I risultati conseguiti da programmi di aiuti umanitari e di cooperazione allo sviluppo costati mesi e anni di lavoro e milioni di dollari possono, ed è successo spesso, essere annullati o resi inservibili in poche settimane da una crisi politica, una guerra, una rivolta armata, l’avanzata del jihad, e anche da disastri naturali che nessuno si è preoccupato di prevenire. La seconda domanda dunque è se sia prudente e giusto continuare a investire così tante risorse umane, finanziarie e tecnologiche quando in un Paese mancano fondate garanzie di stabilità politica e sociale.

Una terza domanda è come mai l’Africa, 60 anni dopo che, terminata la breve epoca coloniale europea, i suoi Paesi sono diventati indipendenti, continui a essere talmente povera da aver bisogno di aiuti e prestiti agevolati per realizzare i suoi progetti umanitari e di sviluppo. Il prodotto interno lordo del continente cresce costantemente da 25 anni. Dal 2010 al 2019 la crescita media annua del Pil della Repubblica democratica del Congo, ad esempio, è stata del 6,1 per cento, quella del Rwanda del 7,6 per cento, del Niger del 5,9 per cento, del Tanzania del 6,7 per cento.

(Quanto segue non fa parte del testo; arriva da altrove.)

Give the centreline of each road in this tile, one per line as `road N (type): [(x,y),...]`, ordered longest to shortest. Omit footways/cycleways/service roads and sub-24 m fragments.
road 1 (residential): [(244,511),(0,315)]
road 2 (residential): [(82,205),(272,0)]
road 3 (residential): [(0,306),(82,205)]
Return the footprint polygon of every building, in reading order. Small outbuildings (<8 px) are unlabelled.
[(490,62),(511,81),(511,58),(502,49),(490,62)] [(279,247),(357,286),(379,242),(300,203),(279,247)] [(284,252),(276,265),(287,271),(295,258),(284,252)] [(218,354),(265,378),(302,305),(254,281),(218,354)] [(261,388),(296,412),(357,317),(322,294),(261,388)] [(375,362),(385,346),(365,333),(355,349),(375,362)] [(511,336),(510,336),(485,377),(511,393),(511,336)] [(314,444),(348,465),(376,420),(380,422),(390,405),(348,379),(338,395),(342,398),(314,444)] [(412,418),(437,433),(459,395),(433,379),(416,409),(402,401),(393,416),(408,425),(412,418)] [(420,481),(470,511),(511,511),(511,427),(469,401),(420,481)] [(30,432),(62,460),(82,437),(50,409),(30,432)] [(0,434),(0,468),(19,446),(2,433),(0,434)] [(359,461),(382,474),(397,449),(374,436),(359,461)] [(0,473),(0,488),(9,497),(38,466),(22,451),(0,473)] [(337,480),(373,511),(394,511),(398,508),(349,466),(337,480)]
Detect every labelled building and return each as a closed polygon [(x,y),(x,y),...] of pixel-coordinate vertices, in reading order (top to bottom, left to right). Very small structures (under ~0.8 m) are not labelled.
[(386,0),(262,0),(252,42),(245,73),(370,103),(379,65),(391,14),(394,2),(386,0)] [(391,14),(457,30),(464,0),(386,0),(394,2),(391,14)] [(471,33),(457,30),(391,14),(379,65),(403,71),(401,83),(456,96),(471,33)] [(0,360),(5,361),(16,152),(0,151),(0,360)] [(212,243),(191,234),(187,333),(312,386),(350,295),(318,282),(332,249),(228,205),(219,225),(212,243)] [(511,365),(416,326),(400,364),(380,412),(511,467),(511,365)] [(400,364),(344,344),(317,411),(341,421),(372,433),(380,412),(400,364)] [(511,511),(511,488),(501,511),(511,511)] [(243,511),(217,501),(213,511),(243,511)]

Soltanto il Pil di cinque stati africani è diminuito, quattro dei quali produttori di petrolio. Il caso della Guinea Equatoriale dà la risposta alla terza domanda. Il Paese è spesso citato quando si parla di “paradosso” o “maledizione” della ricchezza. È uno dei dieci maggiori produttori africani di petrolio e, da quando negli anni ’90 del secolo scorso sono stati scoperti grandi giacimenti di petrolio e di gas naturali, ha il Pil pro capite più alto del continente: 7.143 dollari annui nel 2020 (un massimo di 22.942 dollari nel 2008). Tuttavia è 146° nell’Indice di sviluppo umano dell’Undp e ha una speranza di vita alla nascita di 58,7 anni (oltre 20 anni meno di quella dei Paesi ad alto reddito). La spiegazione di questo paradosso è che il presidente della Guinea Equatoriale Teodoro Obiang Nguema e i suoi famigliari si considerano i padroni del Paese e delle sue ricchezze e vi attingono senza ritegno, scrupoli e limiti, lasciando gran parte degli 1,4 milioni di abitanti in povertà. Nguema è il capo di stato africano da più tempo in carica (ha preso il potere con un colpo di stato nel 1979) e uno dei più spregiudicati e brutali. Suo figlio Teodolin, che detiene la carica di vicepresidente, sciala milioni di dollari concedendosi lussi sfrenati e stravaganti.

La Guinea Equatoriale è un caso esemplare. Tuttavia tanti altri africani che occupano cariche governative e amministrative si comportano come gli Nguema. La corruzione è diffusa ovunque nel continente. Come dicono in Nigeria, è diventata uno “stile di vita” che la maggior parte dei governi non desiderano, né possono, contrastare. Il più recente scandalo di grandi proporzioni risale al 19 novembre. Una fuga di dati da una banca ha rivelato che le imprese possedute da famigliari e amici dell’ex presidente della Repubblica democratica del Congo, Joseph Kabila, in carica dal 2001 al 2019, hanno dirottato milioni di dollari di fondi pubblici nei loro conti bancari. Peraltro già nel 2012 si diceva che Kabila avesse stornato dalle casse pubbliche 5,5 miliardi di dollari. Nel 2002 una commissione dell’Onu aveva denunciato lo sfruttamento, il saccheggio delle immense risorse minerarie del Congo da parte delle leadership al potere. “Noi siamo congolesi – era stata la risposta ufficiale dei politici accusati – e quindi possiamo fare quel che vogliamo del nostro Paese, le sue risorse ci appartengono, non si può dire che le stiamo saccheggiando”.

Sarebbe bastato prestar fede ad autori come Axelle Kabou, “E se l’Africa rifiutasse lo sviluppo?”, 1991, Dambisa Moyo, “La carità che uccide”, 2009, Michela Wrong, “It’s our turn to eat”, 2010; e, risalendo nel tempo, Jacques Giri, “L’Africa in crisi”, 1986, Jacques Dumont, “L’Afrique noire est mal partie”, 1961. Sembra che nessuno, tra le persone che contano, lo abbia fatto.